On the corner where Wall Street meets Broad, it's a typical New York summer--so hot and muggy even the pigeons are sweating. Inside the concrete and stone temple housing the New York Stock Exchange, it's much cooler. Men of silk ties and iron stomachs calmly wait like hawks (not pigeons) for the opening 9:30 bell to ring. Another day, another $28 billion in trades.

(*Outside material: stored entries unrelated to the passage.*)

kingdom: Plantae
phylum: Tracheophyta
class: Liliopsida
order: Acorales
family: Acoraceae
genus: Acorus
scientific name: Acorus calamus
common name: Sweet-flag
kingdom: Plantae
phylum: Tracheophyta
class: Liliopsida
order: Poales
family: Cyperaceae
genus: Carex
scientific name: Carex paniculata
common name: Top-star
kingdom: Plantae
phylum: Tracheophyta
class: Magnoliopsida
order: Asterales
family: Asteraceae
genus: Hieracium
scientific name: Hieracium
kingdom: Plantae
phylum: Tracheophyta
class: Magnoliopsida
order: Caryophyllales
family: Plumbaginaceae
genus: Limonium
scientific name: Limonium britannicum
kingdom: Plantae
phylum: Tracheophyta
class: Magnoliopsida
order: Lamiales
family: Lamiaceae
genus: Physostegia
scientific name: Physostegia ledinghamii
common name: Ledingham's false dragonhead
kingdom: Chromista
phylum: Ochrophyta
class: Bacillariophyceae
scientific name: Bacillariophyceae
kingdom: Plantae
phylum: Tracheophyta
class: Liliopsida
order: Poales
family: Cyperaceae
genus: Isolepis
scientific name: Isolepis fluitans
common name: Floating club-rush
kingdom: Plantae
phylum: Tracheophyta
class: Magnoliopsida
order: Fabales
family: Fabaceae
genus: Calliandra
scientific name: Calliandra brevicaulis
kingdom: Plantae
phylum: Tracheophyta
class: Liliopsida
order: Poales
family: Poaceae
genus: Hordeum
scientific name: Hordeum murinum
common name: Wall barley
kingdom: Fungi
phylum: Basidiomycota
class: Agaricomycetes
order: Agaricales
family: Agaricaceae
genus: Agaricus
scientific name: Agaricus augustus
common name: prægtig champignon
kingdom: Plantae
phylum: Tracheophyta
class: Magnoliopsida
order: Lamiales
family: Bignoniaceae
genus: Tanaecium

Arthur L. Jacobson Jr. fits beautifully into this picture. In a tailored gray suit and cobalt blue shirt, the 1985 Marshall graduate strides with zen-like tranquility into the inner sanctum, a nest of computer terminals rising like futuristic mushrooms out of the ground. Passing a sea of traders who swim past him like salmon in multi-colored vests, he winds his way to the home port, the Benjamin Jacobson & Sons LLC trading post on the main floor. Established by his great-grandfather in 1930, Jacobson operates as a specialist firm on the NYSE. In simplest terms, they are auctioneers, bringing together buyers and sellers for about 90 companies on the exchange.

"It's my job to generate more business," the 35-year-old Jacobson explains. "We act as an agent and as principal, or dealer. The principal role comes in the absence of public buyers and sellers. We step up and buy and sell shares to keep stocks trading in an active role. Not to keep stocks from going up or down, but to add liquidity to the market. Our other major role is to act as an agent and execute orders for any member firm such as Goldman Sachs or Merrill Lynch."

Global investors know the Jacobson name. They represent famous companies with worldwide name recognition like United Technologies, Anheuser Busch, Allstate Insurance, Callaway Golf, the Kellogg cereal company, United Airlines, the Reader's Digest Association and the Planet Hollywood restaurant chain. (A picture of Planet Hollywood shareholder and actress Demi Moore sitting next to Jacobson and his uncle, another partner in the firm, hangs from the Jacobson trading station.)